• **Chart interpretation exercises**
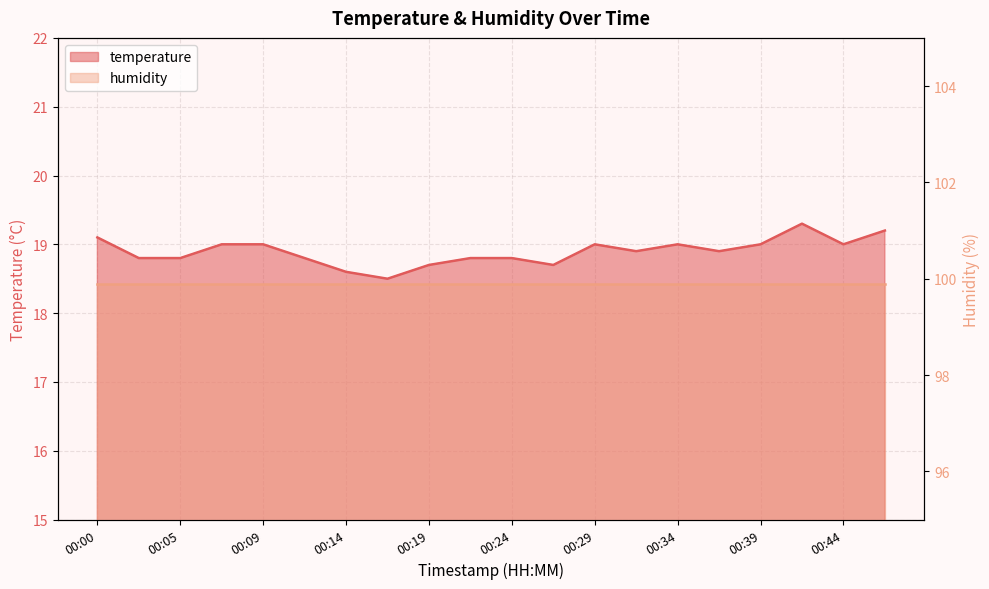

At which category does the data reach its first local peak?

00:29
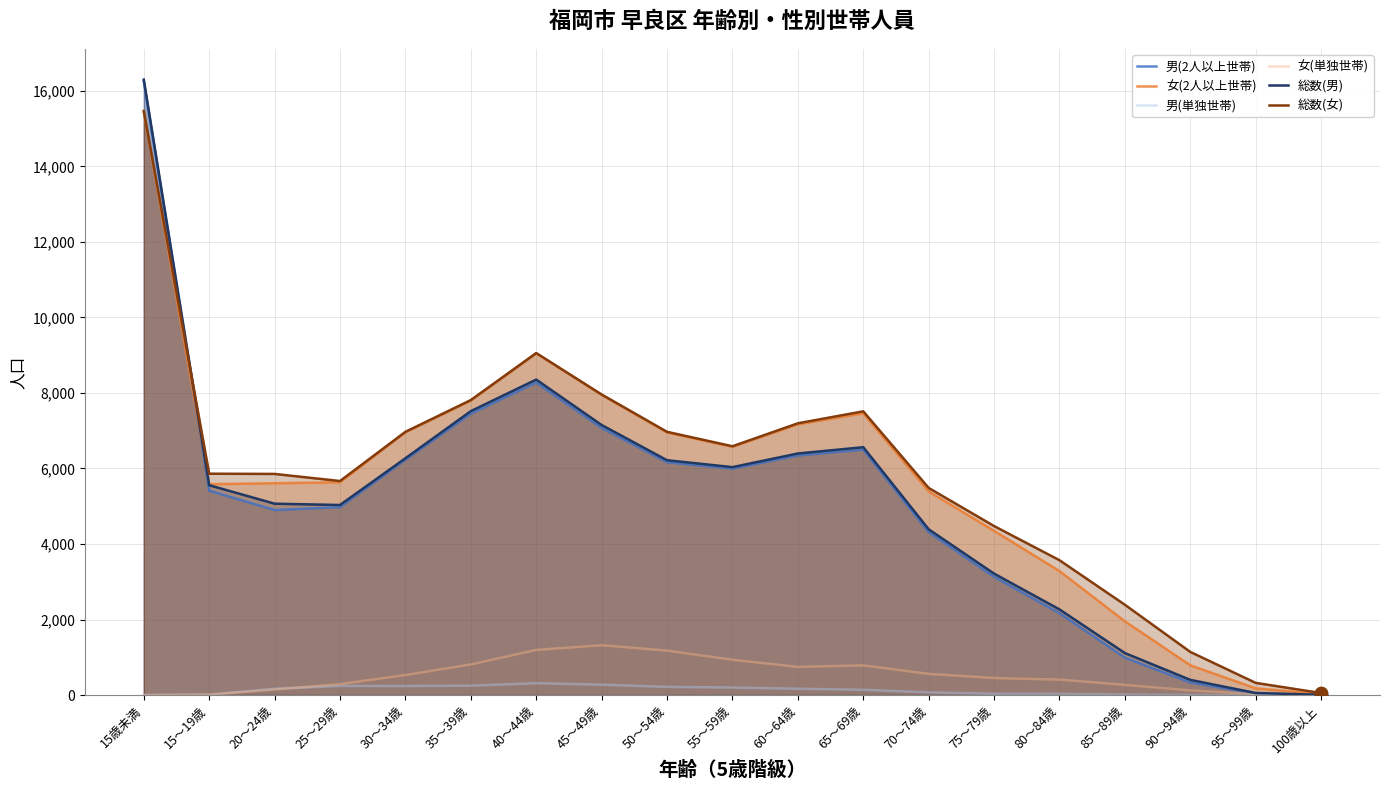

Is the value of 総数(男) at 70～74歳 greater than the value of 男(単独世帯) at 50～54歳?

Yes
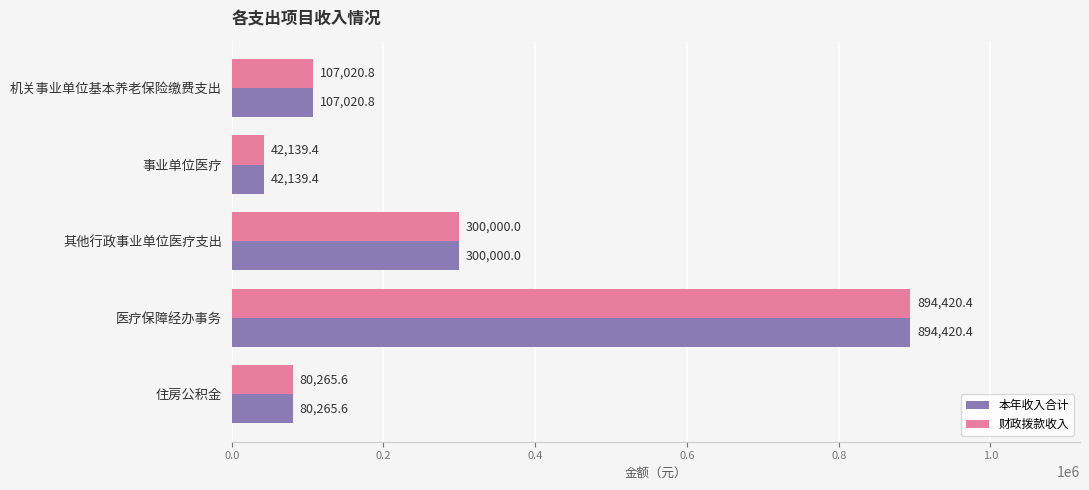

Is it true that 本年收入合计 equals 107020.8 at 机关事业单位基本养老保险缴费支出?

True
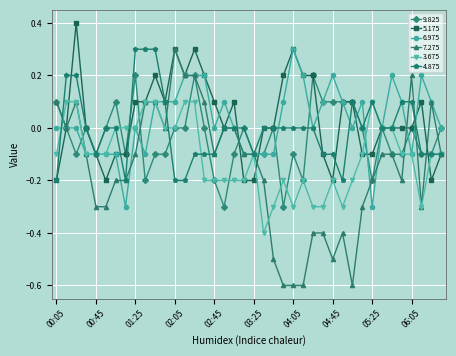

What is the value of the 5.175 point at the 16th from the left?

0.2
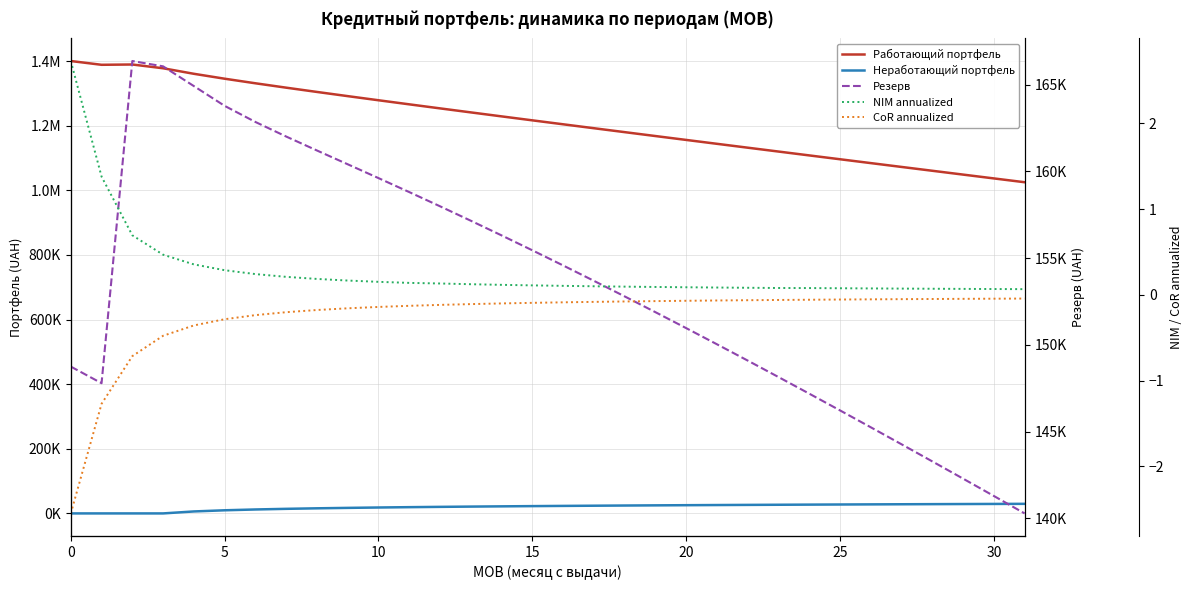

Reading right to left, extract all data points from this chart.

Работающий портфель: 1024885.0	1036698.6	1048526.4	1060369.5	1072228.8	1084105.4	1096000.7	1107916.1	1119853.2	1131813.9	1143800.4	1155815.2	1167861.2	1179941.9	1192061.3	1204224.4	1216437.3	1228707.2	1241043.7	1253458.7	1265967.8	1278592.5	1291362.3	1304320.6	1317534.4	1331115.7	1345274.0	1360478.5	1377586.4	1389241.0	1388333.3	1400000.0
Неработающий портфель: 29644.9	29336.0	29015.8	28683.5	28338.2	27978.8	27604.2	27212.8	26803.3	26373.7	25922.2	25446.2	24943.0	24409.2	23841.0	23233.6	22581.2	21876.5	21110.5	20271.4	19343.9	18306.9	17131.3	15774.2	14169.1	12204.6	9671.9	6102.3	0.0	0.0	0.0	0.0
Резерв: 140289.2	141293.9	142292.8	143285.8	144272.4	145252.3	146225.1	147190.4	148147.7	149096.4	150036.2	150966.3	151886.3	152795.4	153693.1	154578.6	155451.3	156310.6	157156.2	157987.8	158805.8	159611.7	160408.6	161202.8	162006.9	162846.2	163774.0	164913.9	166051.1	166358.2	147792.2	148750.0
NIM annualized: 0.1	0.1	0.1	0.1	0.1	0.1	0.1	0.1	0.1	0.1	0.1	0.1	0.1	0.1	0.1	0.1	0.1	0.1	0.1	0.1	0.1	0.2	0.2	0.2	0.2	0.2	0.3	0.4	0.5	0.7	1.4	2.7
CoR annualized: -0.0	-0.0	-0.0	-0.0	-0.1	-0.1	-0.1	-0.1	-0.1	-0.1	-0.1	-0.1	-0.1	-0.1	-0.1	-0.1	-0.1	-0.1	-0.1	-0.1	-0.1	-0.1	-0.2	-0.2	-0.2	-0.2	-0.3	-0.4	-0.5	-0.7	-1.3	-2.6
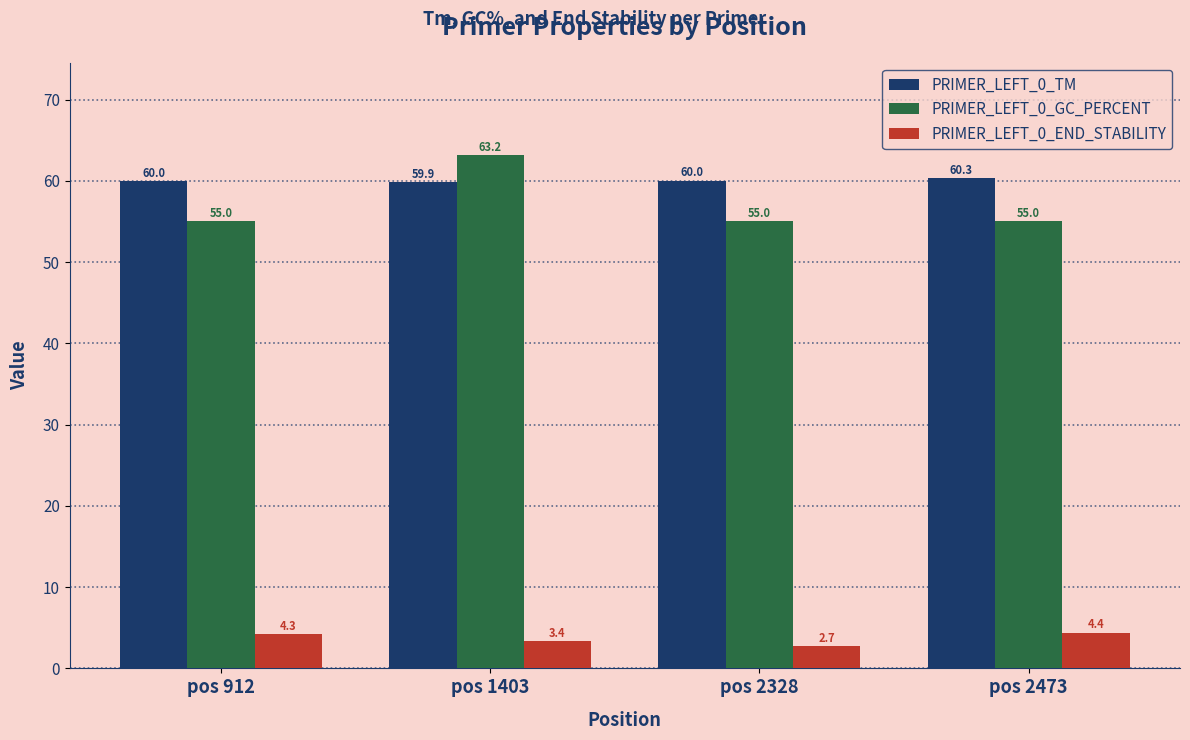

List the series in order of their peak value, highest first.

PRIMER_LEFT_0_GC_PERCENT, PRIMER_LEFT_0_TM, PRIMER_LEFT_0_END_STABILITY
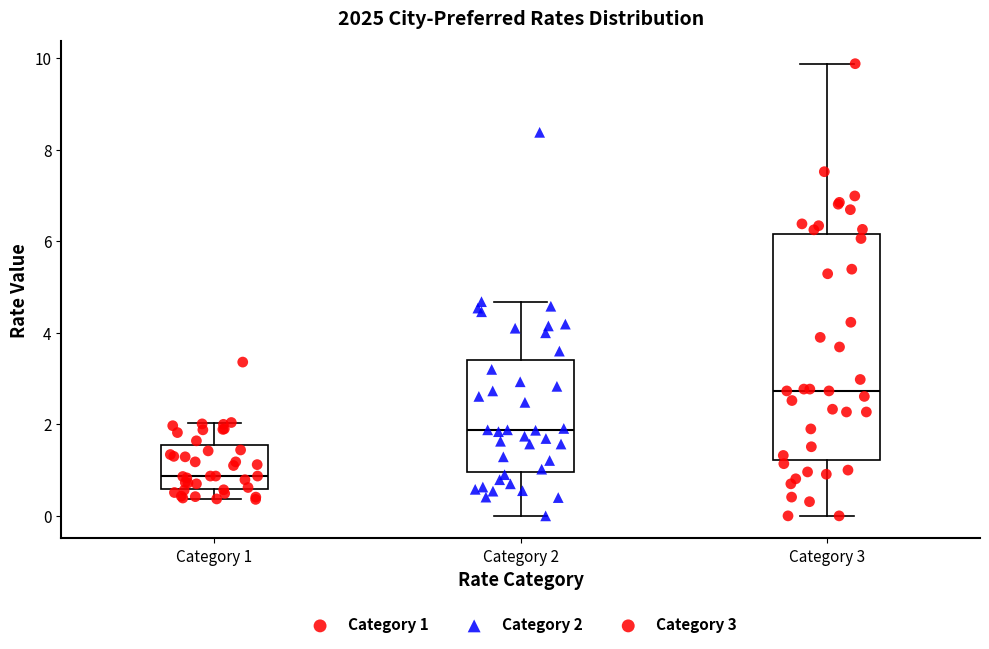

Which box's median line is the highest?

Category 3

• **EXERCISE DETAILS**
Change every "chart" in the material above to "graph" and reproduce the rest unchanged. Leave the pictures out of your answer.

• **RESPONSE BELOW**
At which category does the data reach its first local peak?

00:29

Is the value of 総数(男) at 70～74歳 greater than the value of 男(単独世帯) at 50～54歳?

Yes

Is it true that 本年收入合计 equals 107020.8 at 机关事业单位基本养老保险缴费支出?

True

What is the value of the 5.175 point at the 16th from the left?

0.2

Reading right to left, extract all data points from this graph.

Работающий портфель: 1024885.0	1036698.6	1048526.4	1060369.5	1072228.8	1084105.4	1096000.7	1107916.1	1119853.2	1131813.9	1143800.4	1155815.2	1167861.2	1179941.9	1192061.3	1204224.4	1216437.3	1228707.2	1241043.7	1253458.7	1265967.8	1278592.5	1291362.3	1304320.6	1317534.4	1331115.7	1345274.0	1360478.5	1377586.4	1389241.0	1388333.3	1400000.0
Неработающий портфель: 29644.9	29336.0	29015.8	28683.5	28338.2	27978.8	27604.2	27212.8	26803.3	26373.7	25922.2	25446.2	24943.0	24409.2	23841.0	23233.6	22581.2	21876.5	21110.5	20271.4	19343.9	18306.9	17131.3	15774.2	14169.1	12204.6	9671.9	6102.3	0.0	0.0	0.0	0.0
Резерв: 140289.2	141293.9	142292.8	143285.8	144272.4	145252.3	146225.1	147190.4	148147.7	149096.4	150036.2	150966.3	151886.3	152795.4	153693.1	154578.6	155451.3	156310.6	157156.2	157987.8	158805.8	159611.7	160408.6	161202.8	162006.9	162846.2	163774.0	164913.9	166051.1	166358.2	147792.2	148750.0
NIM annualized: 0.1	0.1	0.1	0.1	0.1	0.1	0.1	0.1	0.1	0.1	0.1	0.1	0.1	0.1	0.1	0.1	0.1	0.1	0.1	0.1	0.1	0.2	0.2	0.2	0.2	0.2	0.3	0.4	0.5	0.7	1.4	2.7
CoR annualized: -0.0	-0.0	-0.0	-0.0	-0.1	-0.1	-0.1	-0.1	-0.1	-0.1	-0.1	-0.1	-0.1	-0.1	-0.1	-0.1	-0.1	-0.1	-0.1	-0.1	-0.1	-0.1	-0.2	-0.2	-0.2	-0.2	-0.3	-0.4	-0.5	-0.7	-1.3	-2.6

List the series in order of their peak value, highest first.

PRIMER_LEFT_0_GC_PERCENT, PRIMER_LEFT_0_TM, PRIMER_LEFT_0_END_STABILITY

Which box's median line is the highest?

Category 3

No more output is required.